手動翻訳する理由
仕事中、主に訳文を見返すときに、これとこれがこうなって、とか、ここからここまで、とか頭の中で唱えながら、宙に浮かせた手を動かしていることがよくあります。隣の席の人がぎょっとしているので、あまり一般的なことではないようです。
先日、紹介されていたリンクをなんだかよくわからないまま踏んでみたら、哲学者ダニエル・デネット氏の新著、『From Bacteria to Bach and Back: The Evolution of Minds』の書評にたどりつきました。読んでいるうちに眠くなっていって、途中の一文が目に止まりました。
as Dennett observes, we find it very difficult to talk without moving our hands, an indication that the earliest language may have been partly nonvocal.
https://www.nybooks.com/articles/2017/03/09/is-consciousness-an-illusion-dennett-evolution/
手を動かさずに話すのは難しいことから、初期の言語は非音声コミュニケーションを伴うものであったと考えられる、というようなことが書いてあります。
ということは、言語を司る脳の部位とジェスチャーを司る脳の部位が近いとかいう話なのかもしれないなと思って、調べてみました。
まず、手を動かすと、適切な言葉を探すときに役に立つそうです。これはたしかにそういう実感があります。

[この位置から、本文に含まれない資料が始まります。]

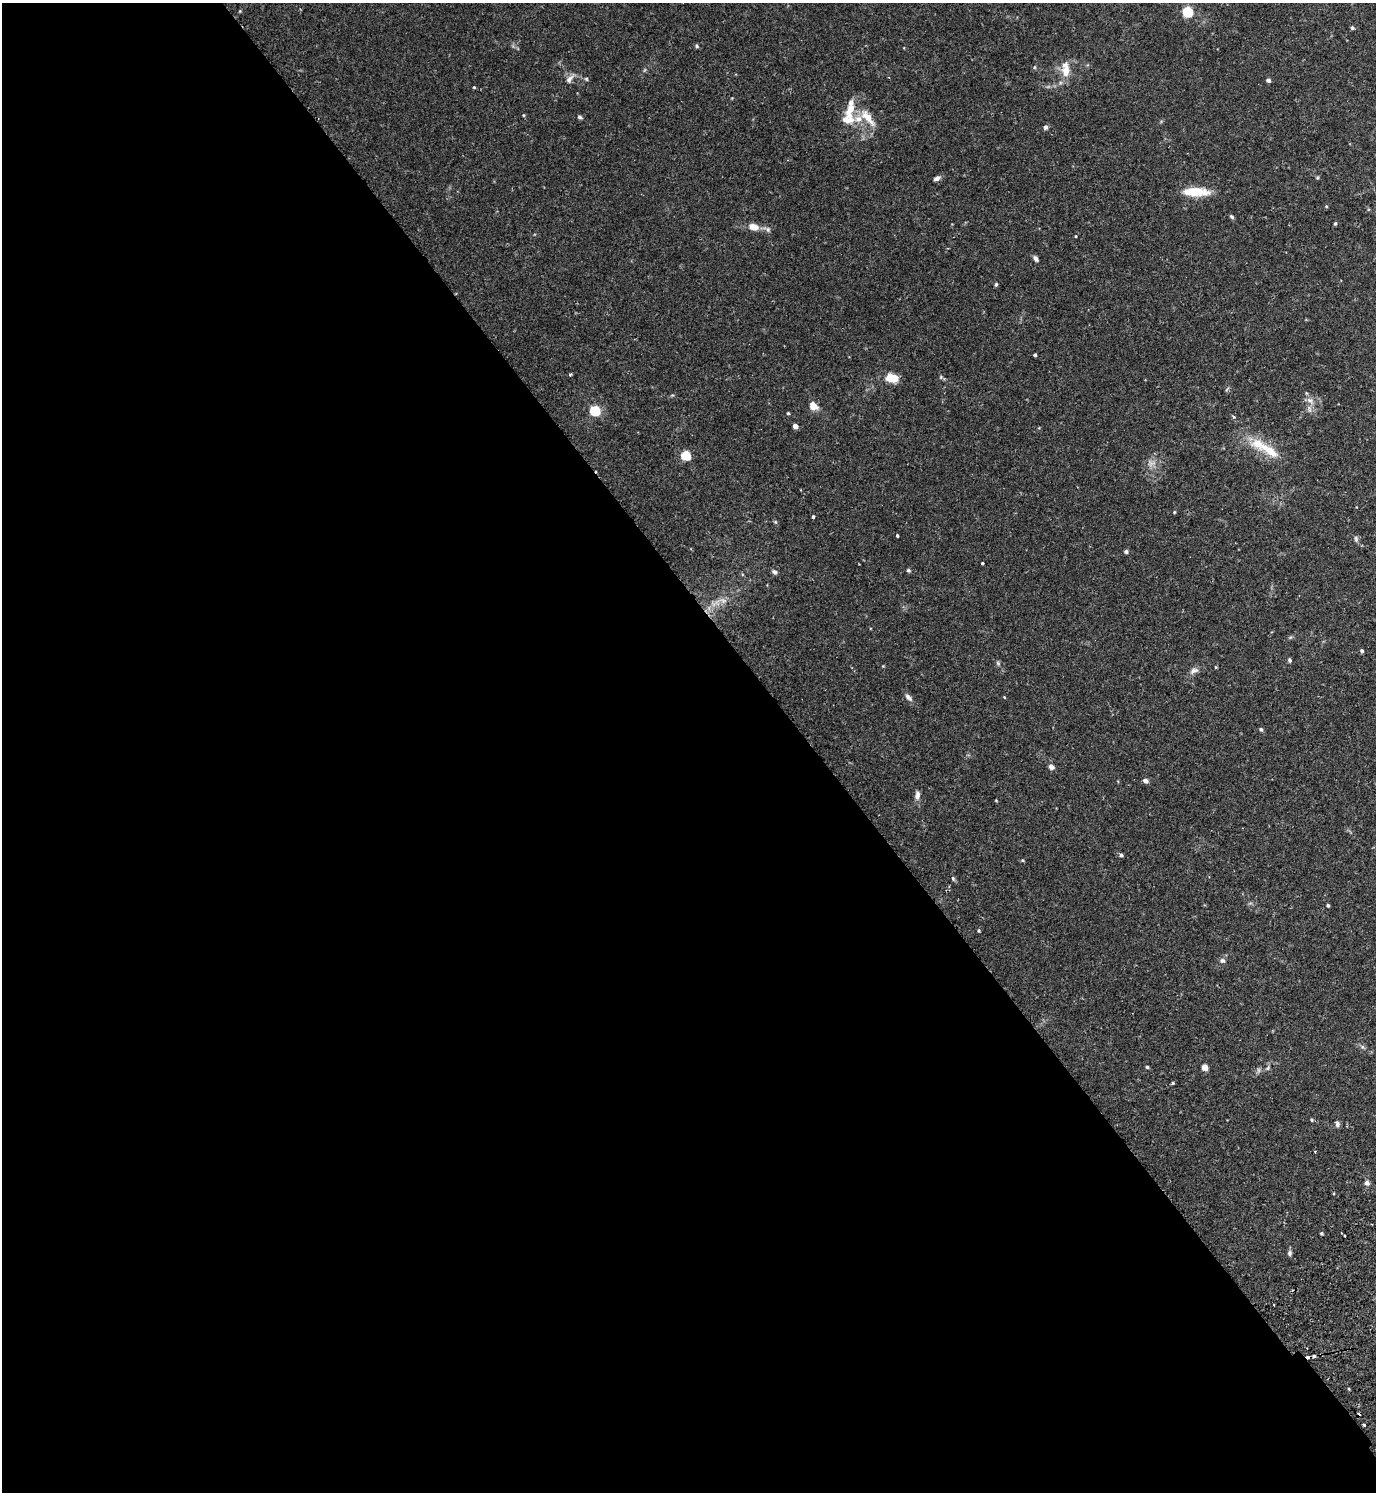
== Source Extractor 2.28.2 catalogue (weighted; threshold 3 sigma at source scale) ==
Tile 9 of 4 x 4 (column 1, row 3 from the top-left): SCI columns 202-1575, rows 1540-3029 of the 6040 x 6056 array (HDU 1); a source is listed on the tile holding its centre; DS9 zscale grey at full resolution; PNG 1378 x 1494 px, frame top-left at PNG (2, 3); no overlay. Shown black and unused: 59% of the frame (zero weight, under 2 of 3 exposures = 3% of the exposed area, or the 3 px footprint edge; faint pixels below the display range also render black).
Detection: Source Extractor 2.28.2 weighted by HDU 2 'WHT'; one run over the whole footprint, this tile lists its part. Background 0.0354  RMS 0.0034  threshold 0.0155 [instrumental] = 3 sigma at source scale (4.5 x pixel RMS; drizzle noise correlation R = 1.50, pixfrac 1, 0.05/0.05 arcsec/px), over >= 5 px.
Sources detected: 79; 1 too faint to see at this stretch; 3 cosmic-ray / hot-pixel residue — not listed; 3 inside a brighter listed object's ellipse — not listed separately; the other 72 listed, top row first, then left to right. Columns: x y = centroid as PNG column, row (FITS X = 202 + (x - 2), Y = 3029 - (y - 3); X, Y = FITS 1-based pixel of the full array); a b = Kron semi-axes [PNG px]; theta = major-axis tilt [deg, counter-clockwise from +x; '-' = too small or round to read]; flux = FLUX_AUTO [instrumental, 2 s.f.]
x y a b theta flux
1188 12 5 5 - 29
1352 28 5 5 - 0.56
697 46 5 4 - 0.52
1066 70 20 9 -85 4.6
889 77 3 2 - 0.26
569 79 15 7 52 1.7
586 79 5 4 - 0.4
1268 80 4 4 - 1
474 87 4 4 - 0.29
850 108 23 9 77 5.5
523 115 5 3 - 0.3
579 117 5 4 - 0.67
868 118 29 10 -50 5.4
1045 127 5 5 - 0.94
937 178 8 5 25 1.3
1195 192 25 8 -1 9.9
1326 206 4 3 - 0.28
1231 217 6 4 -35 0.51
1335 223 4 3 - 0.46
753 227 11 7 -14 3.4
1036 259 7 5 -59 1.1
996 284 5 4 - 0.47
1035 355 3 3 - 0.49
570 375 4 4 - 0.38
941 377 5 5 - 0.45
892 378 13 8 -14 5.9
1310 400 10 7 -23 1.7
813 406 11 8 -44 2.9
595 411 6 5 - 26
788 413 3 3 - 0.47
1233 417 4 3 - 0.85
795 426 4 4 - 1.8
1269 450 35 12 -35 8.5
685 456 5 5 - 20
1174 512 4 4 - 0.32
813 517 3 3 - 0.86
897 535 3 3 - 0.52
1356 539 8 5 -80 0.75
1126 552 5 5 - 0.64
982 563 3 3 - 0.43
908 570 5 4 - 0.57
774 572 7 5 -37 0.8
723 601 9 6 -17 1.4
1362 651 4 4 - 0.65
1289 660 5 4 - 0.61
998 663 6 4 -71 0.49
1194 671 13 7 20 1.5
908 697 12 6 -43 1.3
1004 697 5 3 - 0.23
1261 729 5 4 - 0.63
1051 767 7 5 -45 1.4
1145 781 5 4 - 1.4
917 795 12 6 83 1.5
996 800 3 3 - 0.25
1121 855 4 4 - 0.65
953 878 6 4 -69 0.49
1328 905 3 3 - 0.48
979 931 4 3 - 0.38
1222 960 7 7 - 0.95
1147 1067 4 4 - 0.46
1205 1067 5 4 - 4.7
1268 1068 6 4 71 0.52
1173 1083 3 3 - 0.52
1312 1120 4 4 - 0.41
1337 1124 8 5 -86 0.86
1367 1183 6 5 - 1.2
1321 1233 3 3 - 0.44
1345 1235 3 3 - 0.6
1290 1253 7 5 89 0.79
1274 1305 3 2 - 0.48
1314 1356 3 3 - 0.89
1364 1425 3 3 - 0.77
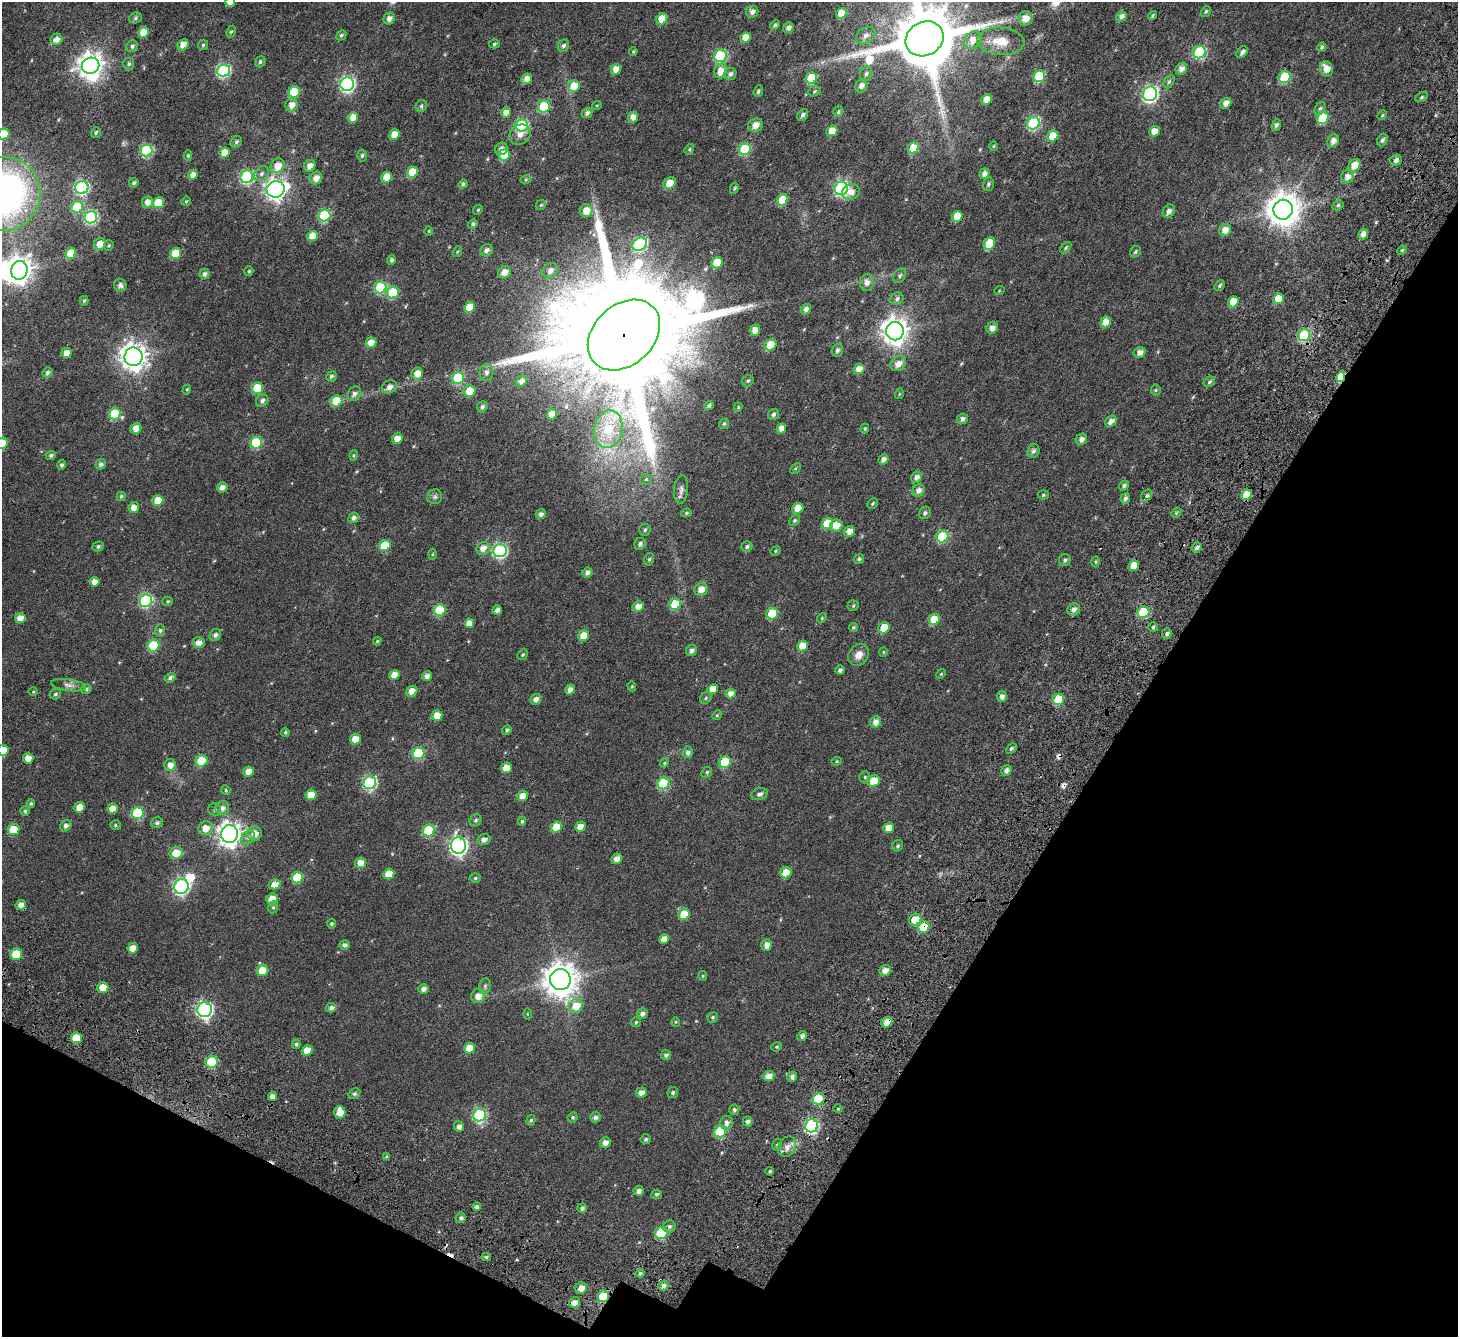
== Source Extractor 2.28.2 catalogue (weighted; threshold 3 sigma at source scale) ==
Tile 15 of 4 x 4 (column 3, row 4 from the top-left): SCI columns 3088-4543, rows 489-1823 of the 6169 x 6251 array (HDU 1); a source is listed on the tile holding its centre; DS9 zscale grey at full resolution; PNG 1460 x 1339 px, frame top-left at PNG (2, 2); each listed source drawn as its Kron ellipse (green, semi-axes under 4 px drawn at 4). Shown black and unused: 27% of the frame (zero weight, under 4 of 7 exposures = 11% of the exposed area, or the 3 px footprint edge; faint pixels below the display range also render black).
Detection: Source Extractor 2.28.2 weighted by HDU 2 'WHT'; one run over the whole footprint, this tile lists its part. Background 0.0168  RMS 0.0054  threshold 0.0222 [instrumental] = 3 sigma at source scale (4.09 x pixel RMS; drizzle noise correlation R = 1.36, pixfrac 0.8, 0.0396/0.0396 arcsec/px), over >= 5 px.
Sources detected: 459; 1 too faint to see at this stretch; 4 inside a brighter object's white glare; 4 cosmic-ray / hot-pixel residue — neither listed nor drawn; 1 inside a brighter listed object's ellipse — not listed separately; the other 449 listed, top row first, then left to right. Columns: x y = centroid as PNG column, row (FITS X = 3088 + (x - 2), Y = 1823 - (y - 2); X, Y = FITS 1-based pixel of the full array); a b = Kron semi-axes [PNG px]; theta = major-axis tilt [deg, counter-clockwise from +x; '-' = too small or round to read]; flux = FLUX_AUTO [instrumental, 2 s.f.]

次に、複雑な物事について考えるときに、頭への負荷を和らげることができるそうです。そういえばややこしい文のときによく使っているかもしれません。
さらに、バイリンガルの人は得意な言語で考えているときのほうがよく手が動くそうなので、英日翻訳をしていて手が動くのは辻褄が合いそうです。たまに英語を書くときは大人しい気がします。
おまけに、空間的な概念について考えているときによく手が動き、バイリンガルはモノリンガルより手が動くと考えられているそうです。いつもではないものの、そういえば、隣の席の人に、今のは何か、と聞かれたときに、今のはacrossです、とか、overのイメージです、などと答えたことがあるので、前置詞のときによく手を振っているかもしれません。また、私はバイリンガルではありませんけれども、バイリンガルっぽいことが身に付いてきたのであれば、いい傾向なのかもしれないと思いました。
というわけで、翻訳をするときに手が動くのにはもっともらしい理由付けができそうな気がしてきました。みなさんも訳文を眺めていて行き詰まったときは手を動かしてみてはいかがでしょうか。